> **WRITTEN TASK 1**
According to the libsonare README, what license is the toolkit released under?
(SUPPLIED PASSAGE)
Skip to content

libraz/libsonare

Repository files navigation

libsonare

CI npm PyPI codecov License C++17 Platform Docs

A dependency-free audio DSP toolkit for C++, Python, and the browser — librosa-compatible analysis plus broadcast-grade mastering, mixing, and editing.

Apache-2.0, zero runtime dependencies, one codebase for native and WebAssembly. The same processors that run in C++ run in the browser via WASM — no Python, no GPL/AGPL, no model weights.

📖 Documentation  ·  🎧 Browser-local Demos  ·  Getting Started

  • Analysis (librosa-compatible) — BPM, key, chord (Viterbi/HMM smoothing, inversions, key-context), beat, downbeat, time signature, section, timbre, dynamics, pitch (YIN / pYIN), tempogram / PLP, NNLS chroma, EBU R128 loudness (LUFS), and room acoustics (blind RT60/EDT, or ISO-style RT60/EDT/C50/C80/D50 from a measured IR). Defaults match librosa and are validated against generated librosa reference values in CI.
(End SUPPLIED PASSAGE)
(RECORDS SHOWN)
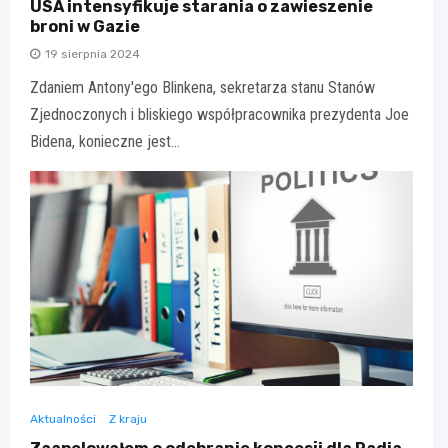
USA intensyfikuje starania o zawieszenie
broni w Gazie
19 sierpnia 2024
Zdaniem Antony'ego Blinkena, sekretarza stanu Stanów
Zjednoczonych i bliskiego współpracownika prezydenta Joe
Bidena, konieczne jest…
Aktualności
Z kraju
(End RECORDS SHOWN)
> **WRITTEN TASK 2**
Reproduce the text read from each of the records above exactly, without the pictures.

> **WRITTEN SOLUTION 1**
Apache-2.0

> **WRITTEN SOLUTION 2**
USA intensyfikuje starania o zawieszenie
broni w Gazie
19 sierpnia 2024
Zdaniem Antony'ego Blinkena, sekretarza stanu Stanów
Zjednoczonych i bliskiego współpracownika prezydenta Joe
Bidena, konieczne jest…
Aktualności
Z kraju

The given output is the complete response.